Si vous rencontrez Dieu, qu’aimeriez-vous Lui dire ?
Pourquoi les humains ont-ils tant de préjugés et colportent autant de ragots ? Sakenn dir enn rezon, me personn pa capav explike. Kifer sa ?
More about mister Louis
Gérard Louis est né le 14 avril 1964. Enfant de Tranquebar, c’est au sein d’une chorale qu’il fait ses débuts. De note en note, il se retrouve dans le circuit hôtelier à égrener des accords pour lutter contre le chômage. C’était en 1991. Sa foi et sa persévérance le mèneront jusqu’au Gérard Louis d’aujourd’hui… une figure incontournable de la musique locale. Voilà pour le parcours.
Dans un autre registre, vous avez, sans doute, remarqué que Gérard Louis accroche toujours sa guitare très haut sur la poitrine. C’est parce, dit-il, il joue avec son cœur. Ainsi, les vibrations de sa musique lui résonnent au plus près de son être. C’est qu’il est poète à ses zeures, le gars Louis.
D’une île à l’autre
Un nouveau pont installé entre les îles-sœurs. Si la collaboration entre artistes mauriciens et réunionnais n’est pas nouvelle, le dialogue installé entre Gérard Louis et Bruno Escyle est un autre cocktail qui relève toute la saveur de la fusion des sonorités des deux îles. Rencontre, donc, entre l’un des meilleurs compositeurs-arrangeurs de séga mauricien avec le leader d’Apolonia, l’un des groupes-phares de la musique réunionnaise. Apolonia, qui se distingue dans un registre alliant le séga à la base rythmique du maloya. Fondé en 1990, le groupe, explique son leader, a connu le succès sans pour autant chercher à faire exploser les ventes. Tenez, pour son premier album sorti en 1991, dans un contexte où seggae et reggae dominaient le marché, il venait de l’avant. Pour Bruno Escyle, la musique reste une affaire de feeling, “J’ai toujours voulu d’un style qui peut s’installer dans la durée.” D’autres albums ont suivi, selon cette même philosophie, et Apolonia a traversé les années sans faiblir. Il ne pouvait que s’enrichir en se mettant à la recherche de sonorités nouvelles, d’où la collaboration qui intervint entre son leader et un chanteur malgache il y a quelques années. Au fil de ces années, Escyle devenait ce que Louis est à Maurice. Comme d’autres artistes réunionnais, c’est surtout à travers Cassiya que l’occasion lui a été donnée de découvrir Gérard Louis.

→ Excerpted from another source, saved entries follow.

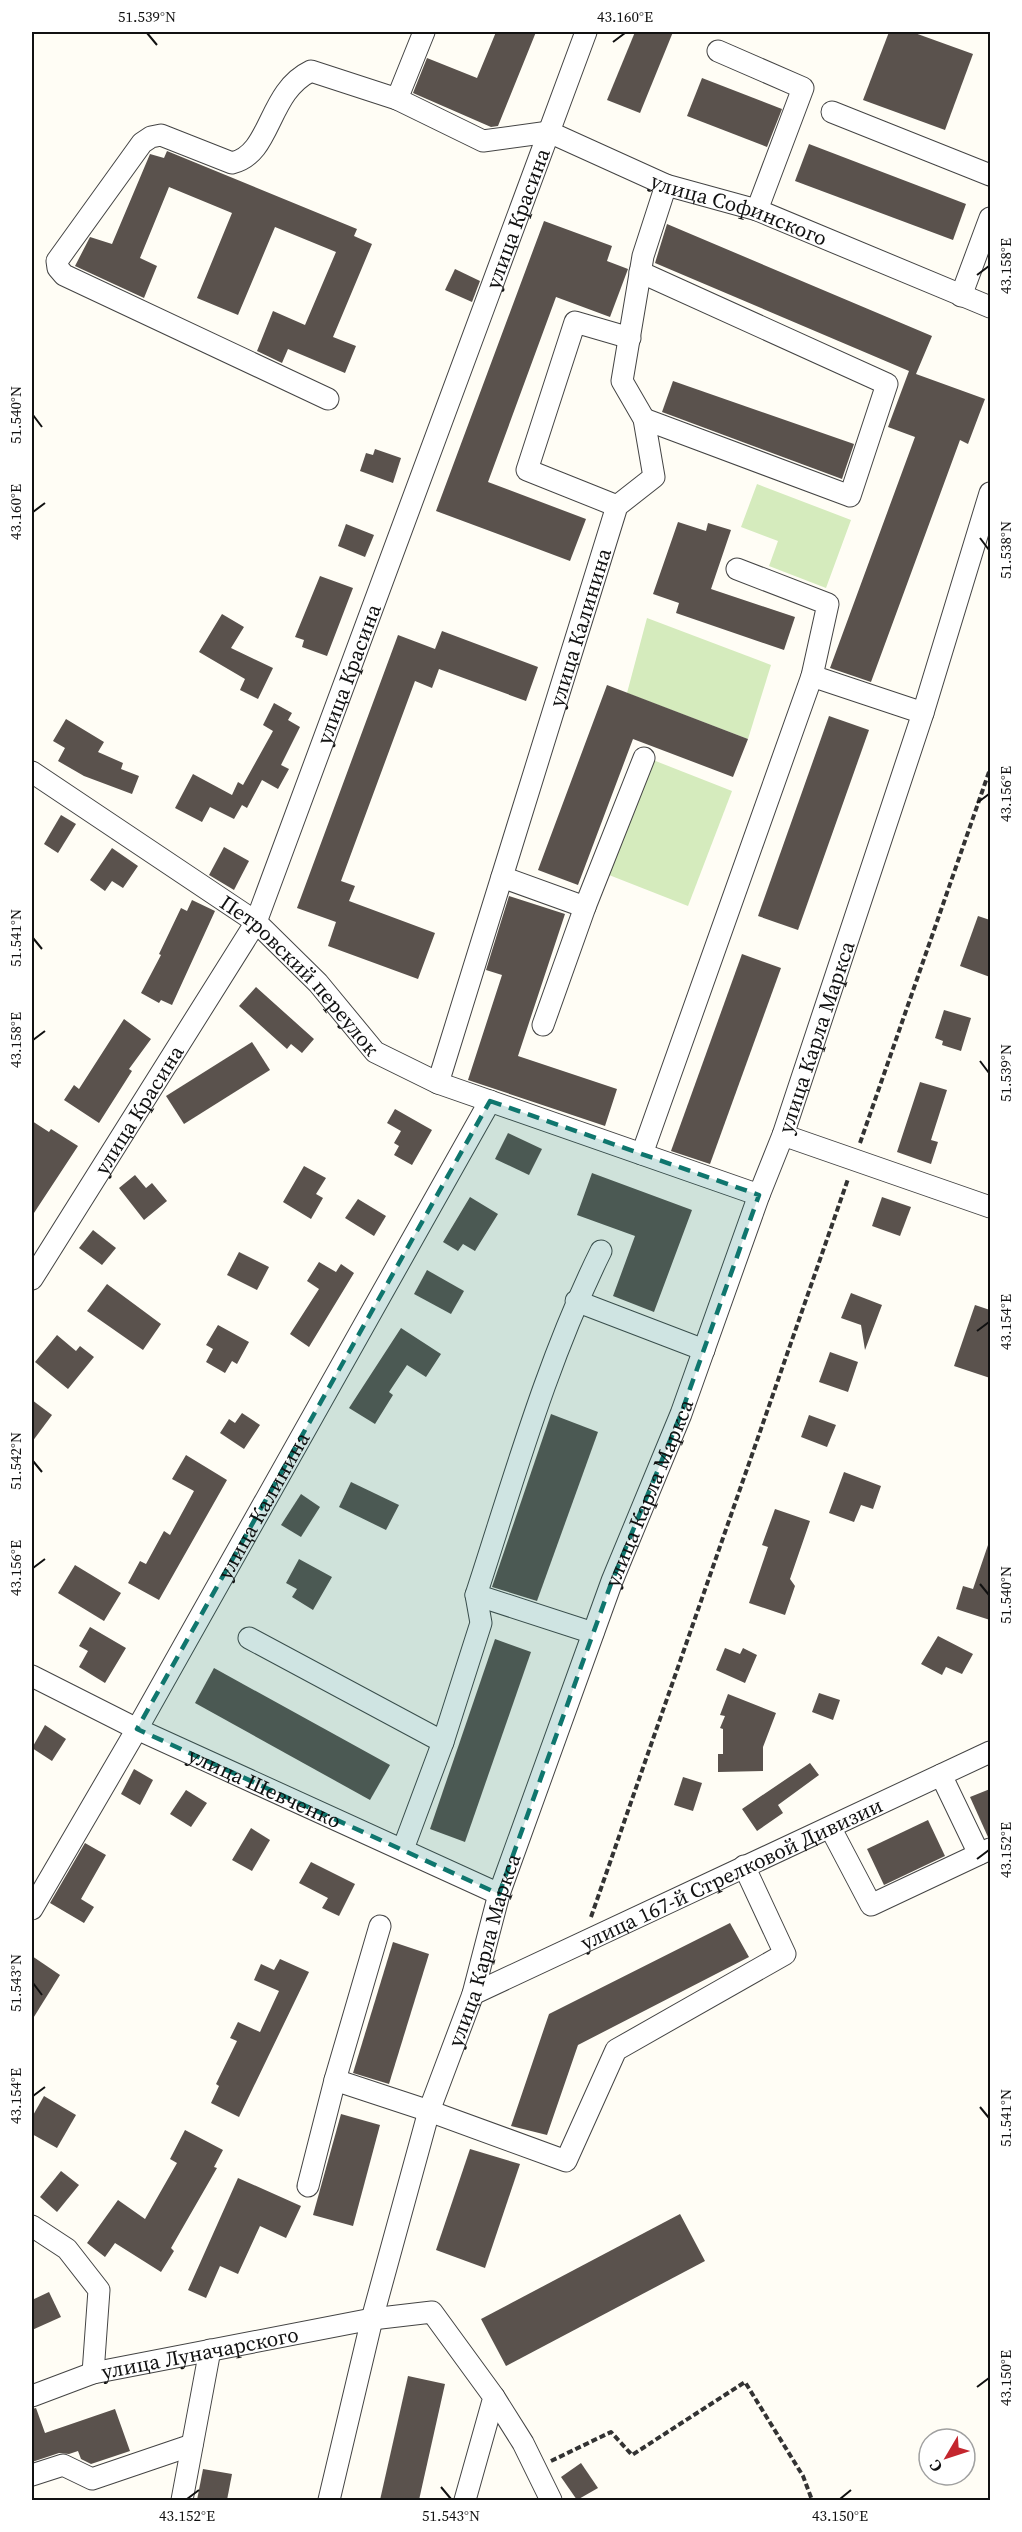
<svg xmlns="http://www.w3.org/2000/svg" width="1022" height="2532" viewBox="0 0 1022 2532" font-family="'Source Serif 4',serif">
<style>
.green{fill:#d5ebbd}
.building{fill:#5a524d}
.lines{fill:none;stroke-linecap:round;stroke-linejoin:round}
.minor-casing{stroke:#444;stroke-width:23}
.path{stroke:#333;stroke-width:4;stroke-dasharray:6 3;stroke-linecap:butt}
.minor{stroke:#fff;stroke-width:21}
.marked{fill:#0f766e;fill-opacity:0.2;stroke:#0f766e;stroke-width:4.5;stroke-dasharray:12 8;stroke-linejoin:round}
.ticks{fill:none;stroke:#111;stroke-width:2}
.labels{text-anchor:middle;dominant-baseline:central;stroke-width:6;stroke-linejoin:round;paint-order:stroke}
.street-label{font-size:21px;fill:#111;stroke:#fff}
.neatline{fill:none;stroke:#111;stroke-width:2}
.ticks-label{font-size:15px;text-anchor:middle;fill:#111}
</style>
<rect width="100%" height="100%" fill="#fffdf5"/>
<!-- green -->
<g class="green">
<path d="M757,484L851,520L826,588L769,566L778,541L741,527Z"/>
<path d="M647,618L771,665L748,739L627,693Z"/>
<path d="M653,760L732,791L688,906L609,875Z"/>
</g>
<!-- building -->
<g class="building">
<path d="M496,32H536L498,126L491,127L413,93L427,58L477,78Z"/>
<path d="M635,32H673L640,113L607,100Z"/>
<path d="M889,32H912L973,54L945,130L863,100Z"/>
<path d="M702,78L782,109L767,147L687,116Z"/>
<path d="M809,144L966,204L953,240L795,181Z"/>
<path d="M167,151L357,229L354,236L372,244L333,337L356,346L345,373L288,349L282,363L257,351L273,311L305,325L336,252L275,227L238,315L197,298L232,213L169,187L140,258L157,266L144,298L75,266L90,237L112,244L150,154L164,158Z"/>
<path d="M544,221L612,246L607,261L628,269L610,317L556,297L488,482L586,519L570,561L436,511Z"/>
<path d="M667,224L932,336L916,374L985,399L968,444L960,440L871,682L830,668L915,437L888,427L909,371L655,263Z"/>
<path d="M455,269L480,281L472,302L445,290Z"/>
<path d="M673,381L854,444L842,479L662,412Z"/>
<path d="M375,449L401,458L393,483L360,471L366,453L373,455Z"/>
<path d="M678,522L706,531L708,523L731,530L711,589L795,617L784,650L676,613L679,603L653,594Z"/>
<path d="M346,524L374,535L365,557L338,546Z"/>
<path d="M320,576L353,588L327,656L302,647L304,640L295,637Z"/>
<path d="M222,614L244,627L231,648L273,668L258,699L240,690L245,679L199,652Z"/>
<path d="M442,631L538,667L526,701L439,669L432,688L415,681L341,881L355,886L349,901L435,933L418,979L328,946L336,922L297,908L398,635L435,649Z"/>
<path d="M607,685L748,739L733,777L633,739L578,885L538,870Z"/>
<path d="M274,703L292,713L288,720L300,727L281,765L289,769L278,789L262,780L247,808L242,805L234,819L210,807L202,822L175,808L193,774L232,795L238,782L243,785L273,731L263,725Z"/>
<path d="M829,716L869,730L798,930L758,916Z"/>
<path d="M66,719L104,742L98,752L123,763L121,769L139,776L132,794L84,776L58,761L65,748L53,741Z"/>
<path d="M61,815L76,824L58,853L44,844Z"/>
<path d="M224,847L249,861L234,890L209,875Z"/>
<path d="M112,848L138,866L123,888L112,881L105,891L90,880Z"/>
<path d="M509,896L565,914L518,1056L617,1089L605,1126L468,1080L502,975L486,970Z"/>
<path d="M192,900L215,911L172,1005L161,1000L159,1003L141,993L161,955L159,954L181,908L187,911Z"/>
<path d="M978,916L990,920V977L960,966Z"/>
<path d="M742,954L781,968L710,1164L671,1151Z"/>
<path d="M256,987L314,1039L302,1053L291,1044L287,1049L239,1006Z"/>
<path d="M944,1010L971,1018L961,1051L942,1045L943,1041L935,1038Z"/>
<path d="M124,1019L151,1039L129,1069L132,1071L99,1123L64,1100L74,1085L79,1089Z"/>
<path d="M252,1042L270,1070L184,1124L166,1096Z"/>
<path d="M920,1082L947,1090L931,1140L938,1142L931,1164L897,1152Z"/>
<path d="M395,1109L432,1130L412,1165L394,1155L399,1146L394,1143L401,1131L387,1123Z"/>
<path d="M32,1121L49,1132L51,1129L78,1146L32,1216Z"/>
<path d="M508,1133L542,1149L529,1175L495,1159Z"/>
<path d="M304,1166L326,1178L316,1194L323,1198L311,1219L283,1202Z"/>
<path d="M592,1173L692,1210L654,1312L613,1296L635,1236L577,1215Z"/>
<path d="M135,1175L146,1188L152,1183L167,1201L144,1220L119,1188Z"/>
<path d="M470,1197L498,1214L475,1251L463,1244L458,1251L443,1242Z"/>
<path d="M882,1197L911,1207L900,1236L872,1226Z"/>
<path d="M358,1199L386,1216L374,1236L345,1218Z"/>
<path d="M93,1230L116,1248L102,1265L79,1248Z"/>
<path d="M239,1252L269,1267L257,1290L227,1275Z"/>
<path d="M319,1262L336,1272L341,1264L354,1273L309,1347L290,1334L319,1289L307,1281Z"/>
<path d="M427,1270L464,1291L451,1314L414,1294Z"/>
<path d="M107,1284L161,1324L143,1350L87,1311Z"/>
<path d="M851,1293L882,1305L865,1350L861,1325L841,1318Z"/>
<path d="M975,1305L990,1310V1378L954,1366Z"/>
<path d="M218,1325L249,1342L237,1364L232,1361L225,1373L206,1362L213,1349L206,1345Z"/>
<path d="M401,1328L441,1354L426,1377L407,1365L389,1392L393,1395L375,1424L349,1408Z"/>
<path d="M57,1335L76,1351L80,1346L94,1357L68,1389L35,1362Z"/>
<path d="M830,1352L858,1362L848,1392L819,1382Z"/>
<path d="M32,1400L52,1415L32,1442Z"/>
<path d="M242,1413L260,1425L244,1449L220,1433L229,1419L235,1423Z"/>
<path d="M551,1414L598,1432L537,1601L492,1587Z"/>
<path d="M809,1415L836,1425L827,1447L801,1437Z"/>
<path d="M186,1455L227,1480L159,1600L128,1583L140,1561L146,1564L164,1531L170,1535L194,1491L172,1479Z"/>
<path d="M844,1472L881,1486L873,1509L861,1505L854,1522L829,1513Z"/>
<path d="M351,1482L399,1505L386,1530L339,1507Z"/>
<path d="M301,1494L320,1507L301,1537L281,1525Z"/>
<path d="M775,1509L810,1521L790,1579L795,1586L785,1615L749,1603L768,1547L762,1545Z"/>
<path d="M988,1545L990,1546V1620L956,1609L963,1586L973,1589Z"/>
<path d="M299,1559L332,1577L313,1610L292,1597L297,1589L286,1583Z"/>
<path d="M75,1565L121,1593L104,1621L58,1593Z"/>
<path d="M90,1627L126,1648L105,1683L79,1667L88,1651L79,1646Z"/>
<path d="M938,1636L973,1654L962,1674L946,1667L942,1675L921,1664Z"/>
<path d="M495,1639L531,1652L465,1842L430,1829Z"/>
<path d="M725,1648L740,1654L743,1648L757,1655L745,1683L716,1670Z"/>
<path d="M214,1668L390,1765L370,1800L195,1703Z"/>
<path d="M819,1693L840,1700L833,1720L812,1712Z"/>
<path d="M728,1694L776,1713L763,1747V1771L718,1772V1754H723V1729L720,1728L725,1716L720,1715Z"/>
<path d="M45,1725L66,1739L52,1761L32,1748Z"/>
<path d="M810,1763L819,1775L778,1805L783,1813L757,1831L742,1809Z"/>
<path d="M134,1769L153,1780L140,1805L121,1794Z"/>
<path d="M683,1777L702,1783L693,1811L674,1805Z"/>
<path d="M990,1789V1836L988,1837L970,1797Z"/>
<path d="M186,1790L207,1803L191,1827L170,1814Z"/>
<path d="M928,1820L945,1856L884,1885L867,1849Z"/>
<path d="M251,1828L270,1840L252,1871L232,1860Z"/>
<path d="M85,1843L106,1855L81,1899L94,1907L84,1923L50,1903Z"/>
<path d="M311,1862L355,1884L339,1916L322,1908L328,1898L299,1883Z"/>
<path d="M730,1923L749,1957L578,2045L547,2135L511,2126L549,2014Z"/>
<path d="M393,1942L429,1954L389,2084L353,2073Z"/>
<path d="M32,1956L60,1975L32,2020Z"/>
<path d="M280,1959L309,1972L239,2117L211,2103L219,2086L216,2084L237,2041L230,2038L238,2022L260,2032L279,1991L254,1980L261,1964L274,1970Z"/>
<path d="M44,2096L76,2115L57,2148L32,2134V2117Z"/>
<path d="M341,2114L380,2125L353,2226L313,2215Z"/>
<path d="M185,2130L223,2150L214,2167L217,2168L171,2248L174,2251L161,2272L115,2243L105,2257L87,2243L118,2200L145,2219L177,2163L170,2159Z"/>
<path d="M470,2149L520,2164L485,2268L436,2250Z"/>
<path d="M61,2171L79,2185L57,2212L40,2197Z"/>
<path d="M238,2178L301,2206L286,2238L260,2226L238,2274L220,2266L206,2298L188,2290Z"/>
<path d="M680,2214L705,2261L506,2366L481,2319Z"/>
<path d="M49,2292L61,2317L32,2330V2300Z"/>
<path d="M408,2376L445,2384L419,2500H380Z"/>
<path d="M36,2408L45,2433L115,2409L130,2451L91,2464L81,2459L78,2451L69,2454L59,2453L32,2462V2409Z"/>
<path d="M581,2463L598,2488L577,2500L561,2477Z"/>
<path d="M203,2469L232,2474L227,2500H197Z"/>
</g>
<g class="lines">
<!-- minor casing -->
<g class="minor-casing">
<g id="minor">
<path id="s1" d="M424,32L397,99L483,141L549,132L666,185L757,210L990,307"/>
<path d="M718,51L803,88L757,210"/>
<path d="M832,112L990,175"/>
<path d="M640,272L887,384L850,496L644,419"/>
<path d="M961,296L990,218"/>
<path d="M328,399L64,275L58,268L57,261L142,143L151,137L161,135L232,163C272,154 267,92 311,71L397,99"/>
<path d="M617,506L527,470L575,322L630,338"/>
<path d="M737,569L828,604L812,676L923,713"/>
<path id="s2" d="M32,772L256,922L318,983L375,1052L438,1083L759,1195"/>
<path d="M502,877L585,907L543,1025"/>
<path d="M585,907L644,758"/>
<path id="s3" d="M438,1083L617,506L654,477L644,419L622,381L643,256L666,185"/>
<path d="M783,1135L990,1207"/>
<path d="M642,1154L812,676"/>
<path id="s4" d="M32,1279L256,922L586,32"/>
<path d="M576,1301L704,1350"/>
<path d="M476,1595L593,1633"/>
<path d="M249,1638L443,1742"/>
<path id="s5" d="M32,1676L137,1729L499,1894"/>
<path d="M941,1775L979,1854"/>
<path d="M831,1829L871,1905L990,1849"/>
<path d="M403,1849L443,1742L481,1623L476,1595C514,1479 547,1360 601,1251"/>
<path id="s6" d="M32,1909L137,1729L490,1101"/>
<path d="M380,1926L335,2080L429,2111L566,2161L616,2050L785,1954L744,1866"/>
<path id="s7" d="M473,1994L990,1752"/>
<path d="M308,2186L335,2080"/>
<path d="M32,2226L67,2249L99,2290L93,2373"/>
<path id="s8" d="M32,2396L93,2373L372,2319L432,2312L494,2397L465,2500"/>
<path d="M494,2397L523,2443L551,2500"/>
<path d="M32,2475L63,2465L92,2479L192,2445"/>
<path d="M182,2500L210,2350"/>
<path id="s9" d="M329,2500L372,2319L429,2111L473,1994L499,1894L612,1581L681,1414L759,1195L783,1135L923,713L990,493"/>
</g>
</g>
<!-- path -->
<g class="path">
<path d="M860,1143L990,769"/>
<path d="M591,1917L848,1179"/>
<path d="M551,2461L611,2432L632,2455L745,2382L803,2476L812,2500"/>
</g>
<!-- minor -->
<use href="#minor" class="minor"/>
</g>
<!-- marked area -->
<path class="marked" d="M490,1101L759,1195L681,1414L612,1581L499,1894L137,1729Z"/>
<!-- ticks -->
<path class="ticks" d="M147,33L157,45M613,42L625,33M977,275L989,266M33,415L42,427M33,512L45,503M980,538L989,550M977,803L989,794M33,938L42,949M33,1040L45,1031M980,1061L989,1073M977,1331L989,1322M33,1461L42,1472M33,1568L45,1559M980,1584L989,1595M977,1859L989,1850M33,1983L42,1995M33,2096L45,2087M980,2107L989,2118M977,2387L989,2378M441,2487L451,2499M187,2499L199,2490M840,2499L851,2490"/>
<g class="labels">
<!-- street labels -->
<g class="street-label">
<text stroke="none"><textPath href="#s1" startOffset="440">улица Софинского</textPath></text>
<text stroke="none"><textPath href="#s4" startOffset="1172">улица Красина</textPath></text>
<text stroke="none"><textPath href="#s3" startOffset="477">улица Калинина</textPath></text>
<text stroke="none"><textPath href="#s4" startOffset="686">улица Красина</textPath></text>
<text stroke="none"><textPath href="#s2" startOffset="338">Петровский переулок</textPath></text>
<text stroke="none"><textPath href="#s9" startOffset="1544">улица Карла Маркса</textPath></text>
<text stroke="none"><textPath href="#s4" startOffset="200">улица Красина</textPath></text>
<text stroke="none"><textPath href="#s9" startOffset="1058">улица Карла Маркса</textPath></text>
<text stroke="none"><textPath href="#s6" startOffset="465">улица Калинина</textPath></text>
<text stroke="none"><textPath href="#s5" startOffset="258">улица Шевченко</textPath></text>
<text stroke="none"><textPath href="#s7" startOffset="285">улица 167-й Стрелковой Дивизии</textPath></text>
<text stroke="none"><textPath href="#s9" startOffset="572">улица Карла Маркса</textPath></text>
<text stroke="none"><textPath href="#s8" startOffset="174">улица Луначарского</textPath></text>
</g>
</g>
<!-- border -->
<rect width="1022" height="2532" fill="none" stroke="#ffffff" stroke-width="66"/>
<!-- north arrow -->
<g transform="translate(947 2457) rotate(231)"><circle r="28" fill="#ffffff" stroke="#a0a0a0" stroke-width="1.5"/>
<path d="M0-4.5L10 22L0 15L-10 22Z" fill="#c4262e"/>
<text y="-9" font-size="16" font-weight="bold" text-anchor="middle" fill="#111111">С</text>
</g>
<rect x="33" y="33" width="956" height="2466" class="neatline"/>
<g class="ticks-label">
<text x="147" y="22">51.539°N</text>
<text x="625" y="22">43.160°E</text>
<text transform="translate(1006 266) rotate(-90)" y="5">43.158°E</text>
<text transform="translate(16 415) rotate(-90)" y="5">51.540°N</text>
<text transform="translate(16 512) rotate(-90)" y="5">43.160°E</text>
<text transform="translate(1006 550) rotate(-90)" y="5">51.538°N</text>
<text transform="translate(1006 794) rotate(-90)" y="5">43.156°E</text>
<text transform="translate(16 938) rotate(-90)" y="5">51.541°N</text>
<text transform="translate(16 1040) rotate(-90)" y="5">43.158°E</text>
<text transform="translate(1006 1073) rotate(-90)" y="5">51.539°N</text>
<text transform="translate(1006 1322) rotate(-90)" y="5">43.154°E</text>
<text transform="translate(16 1461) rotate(-90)" y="5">51.542°N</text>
<text transform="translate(16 1568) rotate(-90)" y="5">43.156°E</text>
<text transform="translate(1006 1595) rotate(-90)" y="5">51.540°N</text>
<text transform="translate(1006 1850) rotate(-90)" y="5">43.152°E</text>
<text transform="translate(16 1983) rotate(-90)" y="5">51.543°N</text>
<text transform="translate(16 2096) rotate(-90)" y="5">43.154°E</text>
<text transform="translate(1006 2118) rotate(-90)" y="5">51.541°N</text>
<text transform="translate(1006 2378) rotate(-90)" y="5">43.150°E</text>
<text x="187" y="2521">43.152°E</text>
<text x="451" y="2521">51.543°N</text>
<text x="840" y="2521">43.150°E</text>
</g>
</svg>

De l’amitié installée entre les deux artistes est née Séga Maloya, qui sort cette semaine.
L’ambiance Séga Maloya
Dédié à l’ambiance, Séga Maloya est le symbole de l’échange inter-îles qui se réflète pleinement dans le titre même. Gérard Louis et Bruno Escyle y chantent cette fusion sur une composition du Réunionnais. Plus loin, sur Angela, Bruno Escyle reprend les paroles de Gérard Louis. Les rôles sont inversés dans Souvenir d’enfance. L’un chante aussi dans la langue de l’autre. L’expérience va plus loin. Sur le pan musical, le groupe de Gérard Louis fait de la place pour des musiciens réunionnais. Ces derniers jouant principalement des instruments traditionnels de La Réunion. Soulignons aussi la contribution apportée par Sedley Richard Assonne au niveau des textes. Un bonus tract (Valer Lamour) figure aussi sur cet album de 11 titres. Pour Gérard Louis, l’objectif est atteint.